Ex-minister: Israeli universities can't compete with US institutions

Prof. Daniel Hershkowitz says 20% of faculty members in the computer departments of leading US universities are Israeli.

Hershkowitz cellphone 311 (photo credit: Courtesy)
Hershkowitz cellphone 311
(photo credit: Courtesy)
The recent announcement that two American-Israeli professors will share the Nobel Prize in chemistry has engendered some soul-searching among those who lament the state of the country’s cash-strapped academic system.

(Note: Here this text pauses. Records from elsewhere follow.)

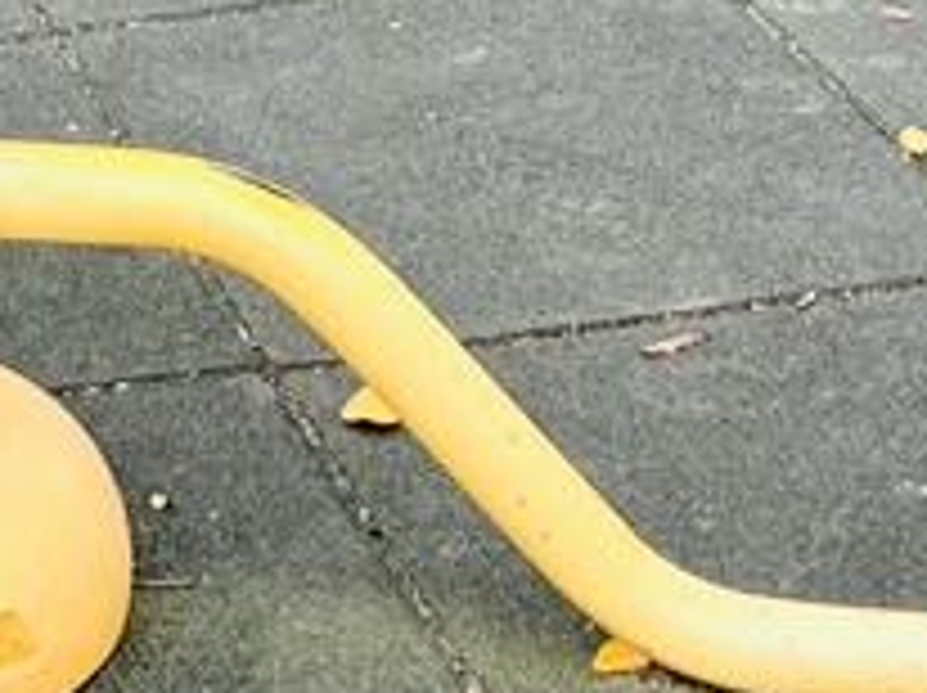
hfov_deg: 14.1
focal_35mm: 140
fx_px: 3745
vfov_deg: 9.8
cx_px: 238
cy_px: -724
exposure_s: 1/588
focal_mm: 6.86
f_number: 1.78
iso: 80
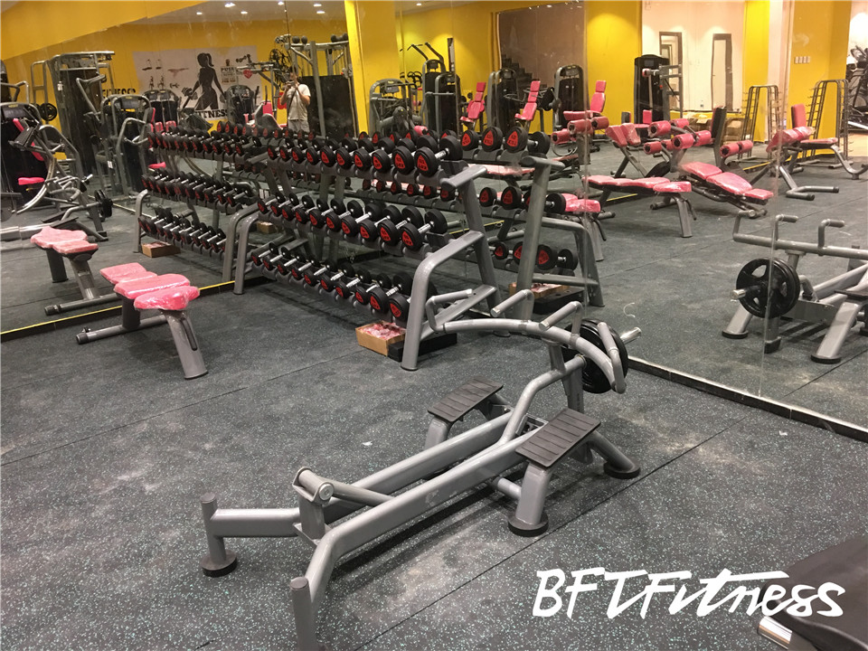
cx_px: 434
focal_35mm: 29
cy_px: 326
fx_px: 727
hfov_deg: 61.7
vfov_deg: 48.2
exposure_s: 1/15
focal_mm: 4.15
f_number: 2.2
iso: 80
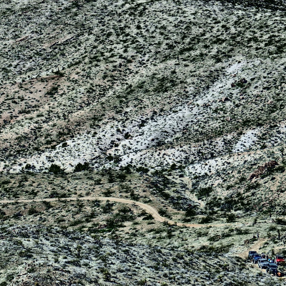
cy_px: 142
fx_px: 1552
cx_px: 119
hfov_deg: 10.5
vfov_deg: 10.5
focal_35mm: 166
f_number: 5.9
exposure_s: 1/500
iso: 125
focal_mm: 25
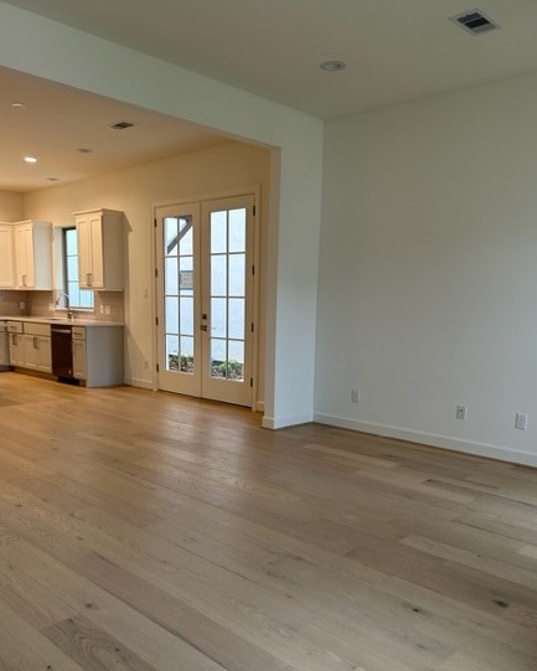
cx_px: 254
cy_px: 381
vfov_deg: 58.5
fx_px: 596
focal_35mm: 30
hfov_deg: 48.5
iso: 100
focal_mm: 5.7
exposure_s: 1/120
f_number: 1.5
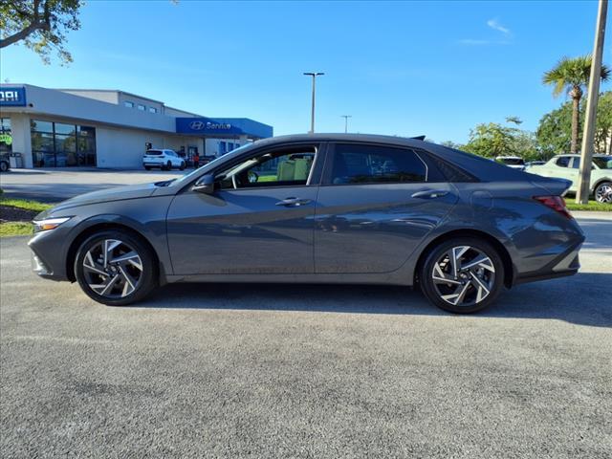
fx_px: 477
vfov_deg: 51.4
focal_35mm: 27
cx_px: 306
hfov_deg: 65.3
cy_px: 230
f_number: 1.9
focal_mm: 3.58
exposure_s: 1/1111
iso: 40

Prof. Arieh Warshel, who was born in Israel and now lives in California, and Prof. Michael Levitt, a South African native who made aliya and now splits his time between the US and Israel, are sharing the prize – and the $1.25 million – with Prof. Martin Karplus, an Austrian native who fled to the US before the Holocaust.
Warshel and Levitt are Israel’s 11th and 12th Nobel Prize laureates.
Prof. Daniel Hershkowitz, the former minister of science and technology who left politics to take up the presidency of Bar-Ilan University, told Israel Radio that Israeli universities and colleges “simply cannot compete” with American institutions of higher learning that have the financial wherewithal to offer the country’s brightest minds better terms and salaries.
According to Hershkowitz, 20 percent of faculty members in the computer departments of leading American universities are Israeli.
Prof. Moshe Bar, he, too, of Bar-Ilan, believes that most Israeli scientists who are based abroad would prefer to return home, but are unable to because of the economic realities.